Much of industry in the nation was established on the basis of "import substitution" -- encouraging domestic firms to set up plants to produce manufactured goods imported into the country. Tariff barriers or simple prohibitions eliminated or reduced the competition from imports. This helped push manufacturing up to 25 percent of total national output, or 34 percent if such activities as mining, construction, and public utilities are included.
However, such industries tend to be high cost.
Minister of Industry Roberto V. Ongpin outlined some of the government measures or plans "to dismantle protective devices, to promote a free and more competitive system:"
1. REduce tariffs gradually starting Jan. 1, 1981.
2. Trim the list of so-called "overcrowded industries" which prohibits new firms from entering these activities. Some 20 manufacturing activities were removed from the original list, leaving only eight still protected.
In other words, the bulk of manufacturing has been opened to new competition and growth. The intention is for the eventual abortion of the entire list.
Delisted were household refrigerators and freezers, room air conditioners, radios, record players, electric fans, electric and gas ranges and household ovens, electric and gas stoves, lead acid storage batteries, assembly of cars and trucks, four-wheel tractors, cement, cold rolling, steel bars, tin plate, steel pipes and tubes, meat processing, flour milling, manufacture of tin cans, soft drinks. Somewhat earlier beer brewing had been removed from the lsit, presumably ending the monopoly of giant San Miguel Corporation.
Remaining on the list are fluorescent ballasts, light bulbs, pencils, printing ink, household sewing machines, paints and varnishes, leather tanning, and nonintegrated paper plants.
New firms wanting to enter the delisted industries, however, will still have to get approval of the Board of Investments and will not automatically get government financial support.
3. Review each industry with the objective of "developing a more modern, more competitive industry." Said Mr. Ongpin: "In determining plant size, we have changed our concept from the basis of a domestic market, import substitution objective to installing the most efficient, world competitive-sized plant."

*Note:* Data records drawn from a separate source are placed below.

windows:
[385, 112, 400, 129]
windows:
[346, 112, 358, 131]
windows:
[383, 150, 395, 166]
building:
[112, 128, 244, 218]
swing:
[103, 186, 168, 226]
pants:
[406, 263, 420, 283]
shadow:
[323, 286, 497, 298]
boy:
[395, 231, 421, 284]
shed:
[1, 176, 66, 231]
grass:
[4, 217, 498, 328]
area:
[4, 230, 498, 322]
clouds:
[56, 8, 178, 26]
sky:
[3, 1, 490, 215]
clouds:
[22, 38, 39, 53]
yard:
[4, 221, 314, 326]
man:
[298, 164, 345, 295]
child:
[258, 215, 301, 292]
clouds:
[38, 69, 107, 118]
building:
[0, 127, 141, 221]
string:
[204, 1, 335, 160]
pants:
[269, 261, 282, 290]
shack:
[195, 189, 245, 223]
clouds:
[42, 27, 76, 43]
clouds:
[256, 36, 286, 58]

4. Increase the emphasis on small-and medium-scale industry. The private commercial banking systems is being encouraged to establish venture capital corporations to provide equity capital to such industry. Some 22 such banks have agreed to establish such venture capital firms with 5 million peso ($675, 000) in authorized capital (three-fifths from the government) apiece and 220 million pesos lending power altogether.
5. Accelerate the location of industry outside metropolitan Manila. Special tax and other incentives go to firms locating plants in less developed areas of the country. Export processing zones are being located in other parts of the country.
6. Increase the emphasis on plantation agriculture, such as pineapples and bananas, because they generate many jobs and diversify export earnings. They also can mean replanting of logged-over and denuded areas.
7. Give the mining industry a boost. Restrictions on the expansion of mining firms were recently eased to encourage new mines. "We have at least half a dozen major mining properties just awaiting development," said Mr. Ongpin.
Planning Minister Sicat emphasized a need for flexibility in government policy. He noted how Tolstoy in his epic novel, "War and Peace," had an army lose a battle because it had a fixed plan. "You have to adjust as experiments evolve," said Mr. Sicat. "The real world is made up of a lot of pulls and pushes. This is really a political economy."